Written exercise –
Reproduce every one of the entries below word for word, changing and omitting nothing.

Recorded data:
start

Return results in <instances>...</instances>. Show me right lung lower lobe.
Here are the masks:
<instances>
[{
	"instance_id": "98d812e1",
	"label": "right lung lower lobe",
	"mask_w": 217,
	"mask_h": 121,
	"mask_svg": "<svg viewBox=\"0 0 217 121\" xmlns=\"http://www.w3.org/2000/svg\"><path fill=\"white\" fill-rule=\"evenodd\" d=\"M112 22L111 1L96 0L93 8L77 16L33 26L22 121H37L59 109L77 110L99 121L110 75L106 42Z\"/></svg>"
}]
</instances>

end

Correct answer –
Return results in <instances>...</instances>. Show me right lung lower lobe.
Here are the masks:
<instances>
[{
	"instance_id": "98d812e1",
	"label": "right lung lower lobe",
	"mask_w": 217,
	"mask_h": 121,
	"mask_svg": "<svg viewBox=\"0 0 217 121\" xmlns=\"http://www.w3.org/2000/svg\"><path fill=\"white\" fill-rule=\"evenodd\" d=\"M112 22L111 1L96 0L93 8L77 16L33 26L22 121H37L59 109L77 110L99 121L110 75L106 42Z\"/></svg>"
}]
</instances>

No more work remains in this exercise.